- [Task item] Reproduce the records starting at the line that contains "105 41.5 90))" and running to the last line, exactly and in full.

╭─ Materials provided

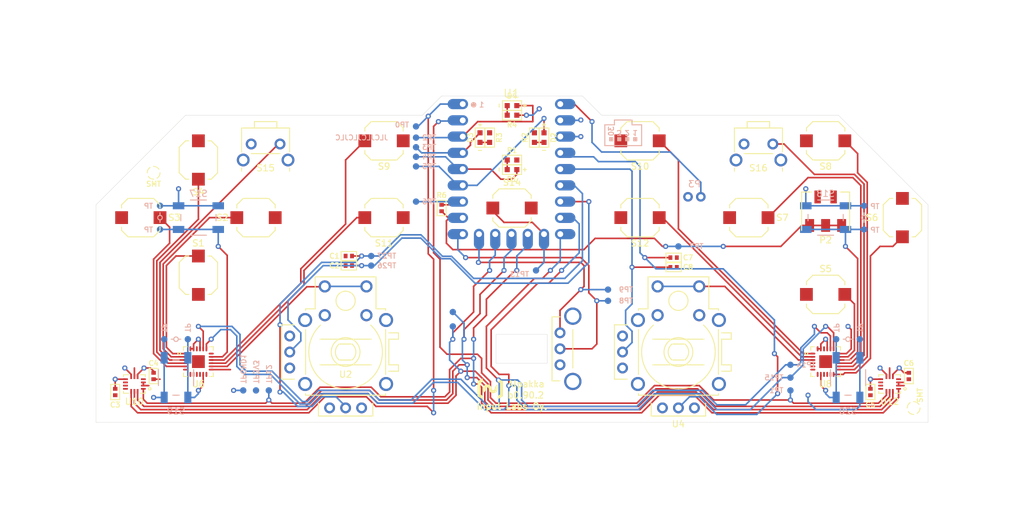
<source format=kicad_pcb>
(kicad_pcb
	(version 20240108)
	(generator "pcbnew")
	(generator_version "8.0")
	(general
		(thickness 1.6)
		(legacy_teardrops no)
	)
	(paper "User" 200 150.012)
	(title_block
		(title "Alpakka")
		(company "Input Labs Oy.")
	)
	(layers
		(0 "F.Cu" signal)
		(31 "B.Cu" signal)
		(32 "B.Adhes" user "B.Adhesive")
		(33 "F.Adhes" user "F.Adhesive")
		(34 "B.Paste" user)
		(35 "F.Paste" user)
		(36 "B.SilkS" user "B.Silkscreen")
		(37 "F.SilkS" user "F.Silkscreen")
		(38 "B.Mask" user)
		(39 "F.Mask" user)
		(40 "Dwgs.User" user "User.Drawings")
		(41 "Cmts.User" user "User.Comments")
		(42 "Eco1.User" user "User.Eco1")
		(43 "Eco2.User" user "User.Eco2")
		(44 "Edge.Cuts" user)
		(45 "Margin" user)
		(46 "B.CrtYd" user "B.Courtyard")
		(47 "F.CrtYd" user "F.Courtyard")
		(48 "B.Fab" user)
		(49 "F.Fab" user)
	)
	(setup
		(stackup
			(layer "F.SilkS"
				(type "Top Silk Screen")
			)
			(layer "F.Paste"
				(type "Top Solder Paste")
			)
			(layer "F.Mask"
				(type "Top Solder Mask")
				(thickness 0.01)
			)
			(layer "F.Cu"
				(type "copper")
				(thickness 0.035)
			)
			(layer "dielectric 1"
				(type "core")
				(thickness 1.51)
				(material "FR4")
				(epsilon_r 4.5)
				(loss_tangent 0.02)
			)
			(layer "B.Cu"
				(type "copper")
				(thickness 0.035)
			)
			(layer "B.Mask"
				(type "Bottom Solder Mask")
				(thickness 0.01)
			)
			(layer "B.Paste"
				(type "Bottom Solder Paste")
			)
			(layer "B.SilkS"
				(type "Bottom Silk Screen")
			)
			(copper_finish "None")
			(dielectric_constraints no)
		)
		(pad_to_mask_clearance 0)
		(allow_soldermask_bridges_in_footprints no)
		(pcbplotparams
			(layerselection 0x00010fc_ffffffff)
			(plot_on_all_layers_selection 0x0000000_00000000)
			(disableapertmacros no)
			(usegerberextensions yes)
			(usegerberattributes no)
			(usegerberadvancedattributes no)
			(creategerberjobfile no)
			(dashed_line_dash_ratio 12.000000)
			(dashed_line_gap_ratio 3.000000)
			(svgprecision 6)
			(plotframeref no)
			(viasonmask no)
			(mode 1)
			(useauxorigin no)
			(hpglpennumber 1)
			(hpglpenspeed 20)
			(hpglpendiameter 15.000000)
			(pdf_front_fp_property_popups yes)
			(pdf_back_fp_property_popups yes)
			(dxfpolygonmode yes)
			(dxfimperialunits yes)
			(dxfusepcbnewfont yes)
			(psnegative no)
			(psa4output no)
			(plotreference yes)
			(plotvalue no)
			(plotfptext yes)
			(plotinvisibletext no)
			(sketchpadsonfab no)
			(subtractmaskfromsilk yes)
			(outputformat 1)
			(mirror no)
			(drillshape 0)
			(scaleselection 1)
			(outputdirectory "dist/")
		)
	)
	(net 0 "")
	(net 1 "GP20")
	(net 2 "GND")
	(net 3 "ADC0")
	(net 4 "ADC1")
	(net 5 "SPI_RX")
	(net 6 "SPI_CK")
	(net 7 "SPI_TX")
	(net 8 "Net-(D1-K)")
	(net 9 "GP2")
	(net 10 "GP3")
	(net 11 "GP4")
	(net 12 "GP5")
	(net 13 "GP8")
	(net 14 "GP9")
	(net 15 "GP7")
	(net 16 "GP6")
	(net 17 "A0")
	(net 18 "A1")
	(net 19 "A4")
	(net 20 "A3")
	(net 21 "B15")
	(net 22 "B10")
	(net 23 "B13")
	(net 24 "B11")
	(net 25 "A14")
	(net 26 "B0")
	(net 27 "A13")
	(net 28 "B1")
	(net 29 "A2")
	(net 30 "B12")
	(net 31 "A15")
	(net 32 "B14")
	(net 33 "A9")
	(net 34 "B7")
	(net 35 "I2C_SDA")
	(net 36 "I2C_SCL")
	(net 37 "A12")
	(net 38 "unconnected-(U8-P5-Pad6)")
	(net 39 "unconnected-(U8-P4-Pad5)")
	(net 40 "B2")
	(net 41 "unconnected-(U8-P3-Pad4)")
	(net 42 "unconnected-(U8-P6-Pad7)")
	(net 43 "unconnected-(U6-P5-Pad6)")
	(net 44 "unconnected-(U6-P6-Pad7)")
	(net 45 "unconnected-(U6-P7-Pad8)")
	(net 46 "unconnected-(U6-P8-Pad10)")
	(net 47 "Net-(D2-K)")
	(net 48 "Net-(D3-K)")
	(net 49 "Net-(D4-K)")
	(net 50 "CS1")
	(net 51 "CS0")
	(net 52 "unconnected-(U6-INT-Pad22)")
	(net 53 "unconnected-(U8-INT-Pad22)")
	(net 54 "unconnected-(U8-P8-Pad10)")
	(net 55 "unconnected-(U10-INT1-Pad4)")
	(net 56 "unconnected-(U10-INT2-Pad9)")
	(net 57 "unconnected-(U10-NC-Pad10)")
	(net 58 "unconnected-(U10-NC-Pad11)")
	(net 59 "unconnected-(U12-INT1-Pad4)")
	(net 60 "unconnected-(U12-INT2-Pad9)")
	(net 61 "unconnected-(U12-NC-Pad10)")
	(net 62 "unconnected-(U12-NC-Pad11)")
	(net 63 "VCC")
	(net 64 "unconnected-(U8-P9-Pad11)")
	(net 65 "/A10")
	(net 66 "5V")
	(net 67 "ADC2")
	(net 68 "ADC3")
	(footprint "ILO_fp:Alpsalpine_SKPM" (layer "F.Cu") (at 149 42))
	(footprint "ILO_fp:NPTH_4mm" (layer "F.Cu") (at 159 62))
	(footprint "ILO_fp:Alpsalpine_SKPM" (layer "F.Cu") (at 60 54 180))
	(footprint "ILO_fp:0402" (layer "F.Cu") (at 89 52.5 -90))
	(footprint "ILO_fp:Alpsalpine_SKPM" (layer "F.Cu") (at 42 54))
	(footprint "ILO_fp:Alpsalpine_SKPM" (layer "F.Cu") (at 80 42 180))
	(footprint "ILO_fp:Alpsalpine_SKPM" (layer "F.Cu") (at 80 54 180))
	(footprint "ILO_fp:Alpsalpine_SKPM" (layer "F.Cu") (at 120 42))
	(footprint "ILO_fp:NPTH_4mm" (layer "F.Cu") (at 41 62))
	(footprint "ILO_fp:NPTH_4mm" (layer "F.Cu") (at 62 62))
	(footprint "ILO_fp:NPTH_4mm" (layer "F.Cu") (at 85 62))
	(footprint "ILO_fp:NPTH_4mm" (layer "F.Cu") (at 115 62))
	(footprint "ILO_fp:NPTH_4mm" (layer "F.Cu") (at 138 62))
	(footprint "ILO_fp:Alpsalpine_SKPM" (layer "F.Cu") (at 149 66))
	(footprint "ILO_fp:Alpsalpine_SKPM" (layer "F.Cu") (at 161 54 -90))
	(footprint "ILO_fp:Alpsalpine_SKPM" (layer "F.Cu") (at 137 54))
	(footprint "ILO_fp:Alpsalpine_SKPM" (layer "F.Cu") (at 51 63 90))
	(footprint "ILO_fp:Alpsalpine_SKPM" (layer "F.Cu") (at 51 45 -90))
	(footprint "ILO_fp:NPTH_2mm" (layer "F.Cu") (at 85 49))
	(footprint "ILO_fp:NPTH_2mm" (layer "F.Cu") (at 62 49))
	(footprint "ILO_fp:NPTH_2mm" (layer "F.Cu") (at 85 75))
	(footprint "ILO_fp:NPTH_2mm" (layer "F.Cu") (at 62 75))
	(footprint "ILO_fp:NPTH_2mm" (layer "F.Cu") (at 115 49))
	(footprint "ILO_fp:NPTH_2mm" (layer "F.Cu") (at 138 49))
	(footprint "ILO_fp:NPTH_2mm" (layer "F.Cu") (at 159 75))
	(footprint "ILO_fp:NPTH_2mm" (layer "F.Cu") (at 138 75))
	(footprint "ILO_fp:Alpsalpine_SKPM" (layer "F.Cu") (at 100 52.5 180))
	(footprint "ILO_fp:0402" (layer "F.Cu") (at 74.5 60))
	(footprint "ILO_fp:HRO_BC-25-3P" (layer "F.Cu") (at 149 53 -90))
	(footprint "ILO_fp:0603_d" (layer "F.Cu") (at 95 41.5 90))
	(footprint "ILO_fp:0603_d" (layer "F.Cu") (at 100 36.5))
	(footprint "ILO_fp:0603_d" (layer "F.Cu") (at 105 41.5 90))
	(footprint "ILO_fp:Alpsalpine_RKJXV122400R" (layer "F.Cu") (at 74 75 180))
	(footprint "ILO_fp:NPTH_2mm" (layer "F.Cu") (at 41 75))
	(footprint "ILO_fp:Alpsalpine_SKPM" (layer "F.Cu") (at 120 54))
	(footprint "ILO_fp:Alpsalpine_SKHHL" (layer "F.Cu") (at 61.5 42.5 180))
	(footprint "ILO_fp:0402" (layer "F.Cu") (at 74.5 61.5))
	(footprint "ILO_fp:LGA14" (layer "F.Cu") (at 159 80 180))
	(footprint "ILO_fp:0402" (layer "F.Cu") (at 162 78.75 90))
	(footprint "ILO_fp:0402" (layer "F.Cu") (at 156 81.25 90))
	(footprint "ILO_fp:Alpsalpine_SKHHL" (layer "F.Cu") (at 138.5 42.5 180))
	(footprint "ILO_fp:0603" (layer "F.Cu") (at 100 45 180))
	(footprint "ILO_fp:0603" (layer "F.Cu") (at 103.5 41.5 -90))
	(footprint "ILO_fp:0603" (layer "F.Cu") (at 96.5 41.5 -90))
	(footprint "ILO_fp:0603" (layer "F.Cu") (at 100 38 180))
	(footprint "ILO_fp:0603_d" (layer "F.Cu") (at 100 46.5))
	(footprint "ILO_fp:0402" (layer "F.Cu") (at 38 81.25 90))
	(footprint "ILO_fp:0402" (layer "F.Cu") (at 44 78.75 90))
	(footprint "ILO_fp:QFN24" (layer "F.Cu") (at 149 76.5))
	(footprint "ILO_fp:QFN24" (layer "F.Cu") (at 51 76.5))
	(footprint "ILO_fp:NPTH_2mm" (layer "F.Cu") (at 44 47))
	(footprint "ILO_fp:0402" (layer "F.Cu") (at 125.25 61.75 180))
	(footprint "ILO_fp:Alpsalpine_RKJXV122400R"
		(layer "F.Cu")
		(uuid "d0d1a138-d12a-4132-8bfd-7e2c99cd2134")
		(at 126 75 180)
		(property "Reference" "U4"
			(at 0 -11.25 0)
	
... [262678 chars truncated]
</source>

╰─

- [Solution]
	(footprint "ILO_fp:0603_d" (layer "F.Cu") (at 105 41.5 90))
	(footprint "ILO_fp:Alpsalpine_RKJXV122400R" (layer "F.Cu") (at 74 75 180))
	(footprint "ILO_fp:NPTH_2mm" (layer "F.Cu") (at 41 75))
	(footprint "ILO_fp:Alpsalpine_SKPM" (layer "F.Cu") (at 120 54))
	(footprint "ILO_fp:Alpsalpine_SKHHL" (layer "F.Cu") (at 61.5 42.5 180))
	(footprint "ILO_fp:0402" (layer "F.Cu") (at 74.5 61.5))
	(footprint "ILO_fp:LGA14" (layer "F.Cu") (at 159 80 180))
	(footprint "ILO_fp:0402" (layer "F.Cu") (at 162 78.75 90))
	(footprint "ILO_fp:0402" (layer "F.Cu") (at 156 81.25 90))
	(footprint "ILO_fp:Alpsalpine_SKHHL" (layer "F.Cu") (at 138.5 42.5 180))
	(footprint "ILO_fp:0603" (layer "F.Cu") (at 100 45 180))
	(footprint "ILO_fp:0603" (layer "F.Cu") (at 103.5 41.5 -90))
	(footprint "ILO_fp:0603" (layer "F.Cu") (at 96.5 41.5 -90))
	(footprint "ILO_fp:0603" (layer "F.Cu") (at 100 38 180))
	(footprint "ILO_fp:0603_d" (layer "F.Cu") (at 100 46.5))
	(footprint "ILO_fp:0402" (layer "F.Cu") (at 38 81.25 90))
	(footprint "ILO_fp:0402" (layer "F.Cu") (at 44 78.75 90))
	(footprint "ILO_fp:QFN24" (layer "F.Cu") (at 149 76.5))
	(footprint "ILO_fp:QFN24" (layer "F.Cu") (at 51 76.5))
	(footprint "ILO_fp:NPTH_2mm" (layer "F.Cu") (at 44 47))
	(footprint "ILO_fp:0402" (layer "F.Cu") (at 125.25 61.75 180))
	(footprint "ILO_fp:Alpsalpine_RKJXV122400R"
		(layer "F.Cu")
		(uuid "d0d1a138-d12a-4132-8bfd-7e2c99cd2134")
		(at 126 75 180)
		(property "Reference" "U4"
			(at 0 -11.25 0)
	
... [262678 chars truncated]
</source>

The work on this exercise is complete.